**Selected extract:**
▼

I did a few trials and errors, and your MR definitely helps. Defaulting secretAccessKey
and accessKeyId
to null makes things better. However, I noticed that anytime I set an endpoint
in the config - whether it is regional or not, with or without the https://
- I have the same errors than posted in my previous comment.
As soon as I remove the endpoint
property, everything works as expected. My last test was to have endpoint: null
and with this, it also works as expected.
Working ConfigMap:
kind: ConfigMap
apiVersion: v1
data:
config.yaml: |
auth_enabled: false
common:
path_prefix: /var/loki
replication_factor: 3
storage:
s3:
bucketnames: my-company-loki-objstore
s3: s3://eu-west-1
region: eu-west-1
access_key_id: null
secret_access_key: null
insecure: false
endpoint: null
limits_config:
enforce_metric_name: false
max_cache_freshness_per_query: 10m
reject_old_samples: true
reject_old_samples_max_age: 168h
split_queries_by_interval: 15m
memberlist:
join_members:
- loki-memberlist
ruler:
storage:
s3:
bucketnames: my-company-loki-objstore
schema_config:
configs:
- from: "2020-10-24"
index:
period: 24h
prefix: loki_index_
object_store: s3
schema: v11
store: boltdb-shipper
- from: "2022-07-10"
index:
period: 24h
prefix: loki_index_
object_store: s3
schema: v12
store: boltdb-shipper
server:
grpc_listen_port: 9095
http_listen_port: 3100
I would propose to default endpoint
to null, wdyt ? I can also propose a PR for this if you'd prefer.
@cebidhem thanks for testing this out. That sound reasonable to me. I've updated my PR to default endpoint
to null, and also to only include non-null s3 properties in the final config. Mind trying out that branch again with the latest changes?
Hi @trevorwhitney it works perfectly for me!

▲

**Stated exercise 1:** Print the passage from the Loki S3 configuration thread between "I did a few" and "my previous comment.", inclusive.
**Stated exercise 2:** Proceed with the discussion of the Loki S3 endpoint setting from the point where the thread stops.

**Items:**
▼

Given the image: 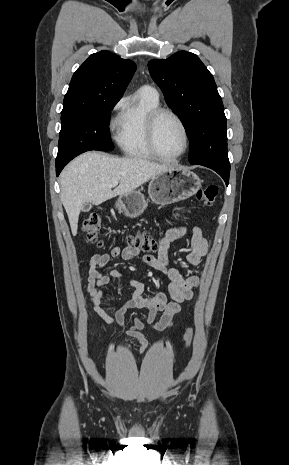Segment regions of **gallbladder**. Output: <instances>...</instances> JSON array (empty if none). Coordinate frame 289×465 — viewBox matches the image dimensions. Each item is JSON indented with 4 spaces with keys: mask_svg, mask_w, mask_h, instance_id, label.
<instances>
[{
    "mask_svg": "<svg viewBox=\"0 0 289 465\" xmlns=\"http://www.w3.org/2000/svg\"><path fill=\"white\" fill-rule=\"evenodd\" d=\"M91 204L90 203H85L82 207L83 212H88L91 209Z\"/></svg>",
    "mask_w": 289,
    "mask_h": 465,
    "instance_id": "obj_1",
    "label": "gallbladder"
}]
</instances>
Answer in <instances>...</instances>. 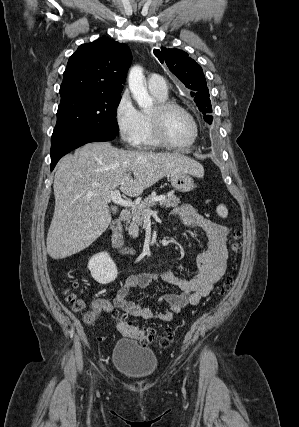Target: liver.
<instances>
[{"label": "liver", "instance_id": "obj_1", "mask_svg": "<svg viewBox=\"0 0 299 427\" xmlns=\"http://www.w3.org/2000/svg\"><path fill=\"white\" fill-rule=\"evenodd\" d=\"M176 172L204 175L199 162L179 153L122 150L108 142L88 143L63 157L54 177L48 254L63 259L90 246L111 223L108 200L117 188L135 197Z\"/></svg>", "mask_w": 299, "mask_h": 427}]
</instances>
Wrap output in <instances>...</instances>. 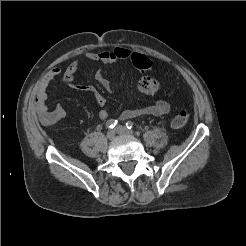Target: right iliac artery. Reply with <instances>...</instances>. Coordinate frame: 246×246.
I'll use <instances>...</instances> for the list:
<instances>
[{
    "label": "right iliac artery",
    "mask_w": 246,
    "mask_h": 246,
    "mask_svg": "<svg viewBox=\"0 0 246 246\" xmlns=\"http://www.w3.org/2000/svg\"><path fill=\"white\" fill-rule=\"evenodd\" d=\"M116 125H117V120L114 119H110L106 122V127L110 129L114 128Z\"/></svg>",
    "instance_id": "1"
}]
</instances>
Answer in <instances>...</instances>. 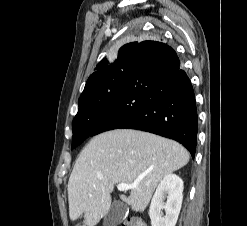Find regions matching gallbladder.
<instances>
[{"mask_svg": "<svg viewBox=\"0 0 247 226\" xmlns=\"http://www.w3.org/2000/svg\"><path fill=\"white\" fill-rule=\"evenodd\" d=\"M126 205L121 201H114L104 217L103 226H118L125 218Z\"/></svg>", "mask_w": 247, "mask_h": 226, "instance_id": "gallbladder-1", "label": "gallbladder"}]
</instances>
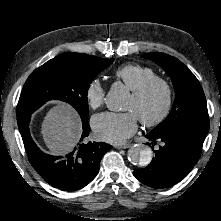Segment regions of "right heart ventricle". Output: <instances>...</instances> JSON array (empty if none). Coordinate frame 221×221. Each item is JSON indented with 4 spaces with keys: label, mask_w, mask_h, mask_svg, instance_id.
I'll return each mask as SVG.
<instances>
[{
    "label": "right heart ventricle",
    "mask_w": 221,
    "mask_h": 221,
    "mask_svg": "<svg viewBox=\"0 0 221 221\" xmlns=\"http://www.w3.org/2000/svg\"><path fill=\"white\" fill-rule=\"evenodd\" d=\"M115 76L122 80L130 90H134L147 80L156 77V73L147 66L125 64L116 69Z\"/></svg>",
    "instance_id": "e07e8e85"
}]
</instances>
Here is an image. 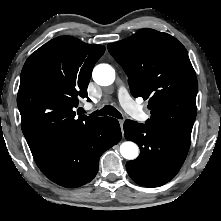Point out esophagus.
Returning a JSON list of instances; mask_svg holds the SVG:
<instances>
[{
    "instance_id": "esophagus-1",
    "label": "esophagus",
    "mask_w": 221,
    "mask_h": 221,
    "mask_svg": "<svg viewBox=\"0 0 221 221\" xmlns=\"http://www.w3.org/2000/svg\"><path fill=\"white\" fill-rule=\"evenodd\" d=\"M119 124H120V126H121V128H123V124H124V120H119Z\"/></svg>"
}]
</instances>
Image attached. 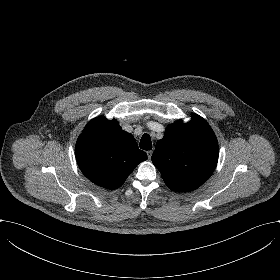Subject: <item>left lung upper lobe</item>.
Segmentation results:
<instances>
[{"label": "left lung upper lobe", "instance_id": "left-lung-upper-lobe-1", "mask_svg": "<svg viewBox=\"0 0 280 280\" xmlns=\"http://www.w3.org/2000/svg\"><path fill=\"white\" fill-rule=\"evenodd\" d=\"M218 142L209 124L197 114L167 126L156 144L152 162L173 191L189 192L201 186L218 161Z\"/></svg>", "mask_w": 280, "mask_h": 280}]
</instances>
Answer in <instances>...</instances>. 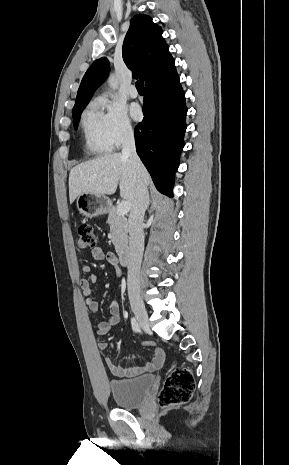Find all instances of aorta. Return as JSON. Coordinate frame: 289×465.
Listing matches in <instances>:
<instances>
[{"instance_id": "1", "label": "aorta", "mask_w": 289, "mask_h": 465, "mask_svg": "<svg viewBox=\"0 0 289 465\" xmlns=\"http://www.w3.org/2000/svg\"><path fill=\"white\" fill-rule=\"evenodd\" d=\"M108 84H109V86H110L113 90L117 89V87H118V82H117V79H116V77H115L114 75H110V76H109V78H108Z\"/></svg>"}]
</instances>
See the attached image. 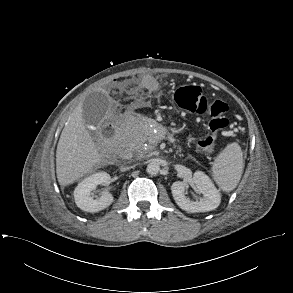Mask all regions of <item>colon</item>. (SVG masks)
<instances>
[{"label":"colon","instance_id":"colon-1","mask_svg":"<svg viewBox=\"0 0 293 293\" xmlns=\"http://www.w3.org/2000/svg\"><path fill=\"white\" fill-rule=\"evenodd\" d=\"M121 89H127L130 84L122 83ZM176 104L183 110L192 114H207L210 117L209 130L211 134L202 137L199 141L200 147L208 153L215 150L216 133L226 128L230 121L228 119L229 106L222 100H208L202 89L194 85L178 87L174 92ZM105 133L111 135V129H106Z\"/></svg>","mask_w":293,"mask_h":293}]
</instances>
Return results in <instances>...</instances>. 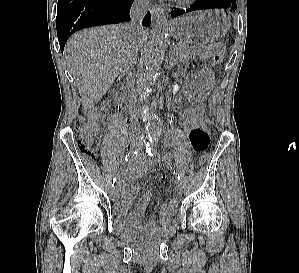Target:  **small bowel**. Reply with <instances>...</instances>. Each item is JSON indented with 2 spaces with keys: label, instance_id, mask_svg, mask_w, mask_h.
<instances>
[{
  "label": "small bowel",
  "instance_id": "small-bowel-1",
  "mask_svg": "<svg viewBox=\"0 0 299 273\" xmlns=\"http://www.w3.org/2000/svg\"><path fill=\"white\" fill-rule=\"evenodd\" d=\"M174 100L178 104L179 113L186 119L190 113V100L186 96L179 93L178 88H174ZM189 141L192 149L197 152H203L209 144V134L207 128L202 124L198 127L187 128ZM153 167V162L146 158H137L128 165L124 177L119 184L117 193V203L119 208L126 213H130L137 219H141L153 198V191H147L137 202L135 207L131 209L134 196L139 190L137 185H130L129 183L137 180L146 174ZM161 180L165 179V174L160 177ZM176 211V207L165 203L162 205L159 213L160 219L171 217Z\"/></svg>",
  "mask_w": 299,
  "mask_h": 273
}]
</instances>
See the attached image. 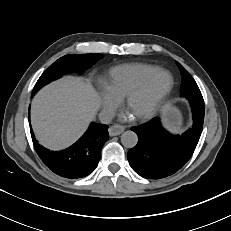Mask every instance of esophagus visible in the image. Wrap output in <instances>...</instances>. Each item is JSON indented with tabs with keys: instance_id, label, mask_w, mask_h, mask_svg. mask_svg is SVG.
Returning <instances> with one entry per match:
<instances>
[{
	"instance_id": "esophagus-1",
	"label": "esophagus",
	"mask_w": 231,
	"mask_h": 231,
	"mask_svg": "<svg viewBox=\"0 0 231 231\" xmlns=\"http://www.w3.org/2000/svg\"><path fill=\"white\" fill-rule=\"evenodd\" d=\"M125 130V127L122 125H113L109 128V135L110 136H117L120 135Z\"/></svg>"
}]
</instances>
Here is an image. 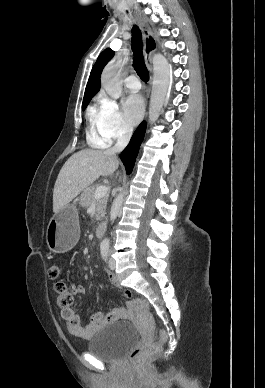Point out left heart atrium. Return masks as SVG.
Wrapping results in <instances>:
<instances>
[{"instance_id": "1", "label": "left heart atrium", "mask_w": 265, "mask_h": 388, "mask_svg": "<svg viewBox=\"0 0 265 388\" xmlns=\"http://www.w3.org/2000/svg\"><path fill=\"white\" fill-rule=\"evenodd\" d=\"M143 101L139 94H131L124 101V115L125 118L135 124L143 115Z\"/></svg>"}]
</instances>
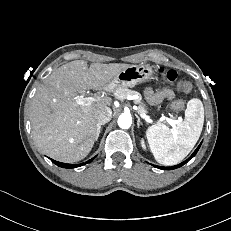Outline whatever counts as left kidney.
<instances>
[{
    "label": "left kidney",
    "mask_w": 231,
    "mask_h": 231,
    "mask_svg": "<svg viewBox=\"0 0 231 231\" xmlns=\"http://www.w3.org/2000/svg\"><path fill=\"white\" fill-rule=\"evenodd\" d=\"M141 146H142V148L145 150L146 149V145H145V142H144V140L142 139V141H141Z\"/></svg>",
    "instance_id": "left-kidney-1"
}]
</instances>
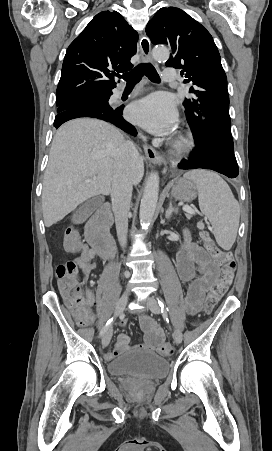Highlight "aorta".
<instances>
[{"instance_id": "obj_1", "label": "aorta", "mask_w": 272, "mask_h": 451, "mask_svg": "<svg viewBox=\"0 0 272 451\" xmlns=\"http://www.w3.org/2000/svg\"><path fill=\"white\" fill-rule=\"evenodd\" d=\"M152 56L154 60H158V62H163V60H168L169 58V50L168 48H153ZM159 196V176L157 172H151L147 184L144 188L141 204H140V222L142 226L148 227L150 226Z\"/></svg>"}]
</instances>
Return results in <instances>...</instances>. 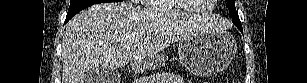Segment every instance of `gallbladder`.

▲

**Reply 1:**
I did a few trials and errors, and your MR definitely helps. Defaulting secretAccessKey
and accessKeyId
to null makes things better. However, I noticed that anytime I set an endpoint
in the config - whether it is regional or not, with or without the https://
- I have the same errors than posted in my previous comment.

**Reply 2:**
Here's the ConfigMap generated:
kind: ConfigMap
apiVersion: v1
data:
config.yaml: |
auth_enabled: false
common:
path_prefix: /var/loki
replication_factor: 3
storage:
s3:
bucketnames: my-company-loki-objstore
insecure: false
region: eu-west-1
s3: s3://eu-west-1
s3forcepathstyle: false
limits_config:
enforce_metric_name: false
max_cache_freshness_per_query: 10m
reject_old_samples: true
reject_old_samples_max_age: 168h
split_queries_by_interval: 15m
memberlist:
join_members:
- loki-memberlist
ruler:
storage:
s3:
bucketnames: my-company-loki-objstore
schema_config:
configs:
- from: "2020-10-24"
index:
period: 24h
prefix: loki_index_
object_store: s3
schema: v11
store: boltdb-shipper
- from: "2022-07-10"
index:
period: 24h
prefix: loki_index_
object_store: s3
schema: v12
store: boltdb-shipper
server:
grpc_listen_port: 9095
http_listen_port: 3100
Thanks a lot!
Glad to hear it!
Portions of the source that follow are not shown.